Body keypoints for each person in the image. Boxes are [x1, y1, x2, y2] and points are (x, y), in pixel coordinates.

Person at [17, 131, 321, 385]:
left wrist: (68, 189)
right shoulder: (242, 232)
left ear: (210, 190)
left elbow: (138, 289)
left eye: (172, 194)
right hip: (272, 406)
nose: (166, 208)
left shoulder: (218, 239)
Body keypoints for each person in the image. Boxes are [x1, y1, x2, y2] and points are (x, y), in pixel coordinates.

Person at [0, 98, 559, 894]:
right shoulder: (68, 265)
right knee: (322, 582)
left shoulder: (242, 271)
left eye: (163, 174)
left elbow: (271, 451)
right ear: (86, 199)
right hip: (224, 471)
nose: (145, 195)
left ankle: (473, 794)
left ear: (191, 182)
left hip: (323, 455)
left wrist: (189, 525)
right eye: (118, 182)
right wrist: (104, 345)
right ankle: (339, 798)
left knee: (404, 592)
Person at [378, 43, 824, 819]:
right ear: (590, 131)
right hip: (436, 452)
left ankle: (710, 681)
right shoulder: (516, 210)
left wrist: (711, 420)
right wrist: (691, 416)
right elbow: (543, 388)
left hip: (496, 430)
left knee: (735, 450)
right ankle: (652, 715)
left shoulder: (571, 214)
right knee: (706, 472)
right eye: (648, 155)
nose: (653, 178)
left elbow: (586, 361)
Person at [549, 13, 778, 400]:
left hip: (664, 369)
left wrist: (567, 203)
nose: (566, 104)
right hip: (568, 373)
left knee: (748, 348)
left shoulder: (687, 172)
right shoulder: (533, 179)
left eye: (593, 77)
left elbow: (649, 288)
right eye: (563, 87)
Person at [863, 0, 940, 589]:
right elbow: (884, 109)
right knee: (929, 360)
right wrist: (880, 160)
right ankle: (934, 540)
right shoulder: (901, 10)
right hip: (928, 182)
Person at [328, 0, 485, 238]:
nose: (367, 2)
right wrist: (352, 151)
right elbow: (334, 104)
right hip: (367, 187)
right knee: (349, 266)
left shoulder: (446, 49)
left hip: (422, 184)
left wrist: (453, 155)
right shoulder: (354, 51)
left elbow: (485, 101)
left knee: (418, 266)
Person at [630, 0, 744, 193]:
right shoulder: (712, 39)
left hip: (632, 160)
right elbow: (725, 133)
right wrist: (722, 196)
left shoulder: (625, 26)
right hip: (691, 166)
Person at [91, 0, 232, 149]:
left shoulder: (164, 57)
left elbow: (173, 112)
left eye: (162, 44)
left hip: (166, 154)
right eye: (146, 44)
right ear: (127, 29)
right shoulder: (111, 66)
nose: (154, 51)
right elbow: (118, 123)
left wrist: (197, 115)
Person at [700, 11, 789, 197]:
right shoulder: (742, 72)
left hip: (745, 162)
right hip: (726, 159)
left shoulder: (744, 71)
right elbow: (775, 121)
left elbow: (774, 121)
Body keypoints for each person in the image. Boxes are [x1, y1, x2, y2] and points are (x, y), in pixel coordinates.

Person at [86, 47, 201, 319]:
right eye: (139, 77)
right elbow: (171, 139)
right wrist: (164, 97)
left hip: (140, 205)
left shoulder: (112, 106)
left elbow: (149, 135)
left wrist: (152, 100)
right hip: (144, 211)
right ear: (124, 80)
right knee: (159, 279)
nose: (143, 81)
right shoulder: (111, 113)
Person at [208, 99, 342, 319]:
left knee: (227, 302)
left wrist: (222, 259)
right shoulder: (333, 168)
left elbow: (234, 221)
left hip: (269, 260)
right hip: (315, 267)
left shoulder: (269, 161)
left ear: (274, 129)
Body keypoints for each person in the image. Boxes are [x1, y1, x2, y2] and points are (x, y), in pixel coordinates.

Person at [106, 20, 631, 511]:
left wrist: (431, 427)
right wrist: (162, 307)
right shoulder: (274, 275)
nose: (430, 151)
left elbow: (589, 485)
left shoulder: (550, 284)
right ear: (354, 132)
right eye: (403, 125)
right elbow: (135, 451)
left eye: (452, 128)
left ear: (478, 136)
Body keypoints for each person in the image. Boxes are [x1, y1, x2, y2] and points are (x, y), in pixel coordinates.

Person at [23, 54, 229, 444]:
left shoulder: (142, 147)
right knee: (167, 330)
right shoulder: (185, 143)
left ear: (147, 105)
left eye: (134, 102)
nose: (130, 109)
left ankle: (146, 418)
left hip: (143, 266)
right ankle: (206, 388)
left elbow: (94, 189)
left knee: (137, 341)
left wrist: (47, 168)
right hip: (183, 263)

» Exercise brief: The count of lines in the records above holding the word "nose" should be reported as a number, with nothing added.

» Response to this exercise: 9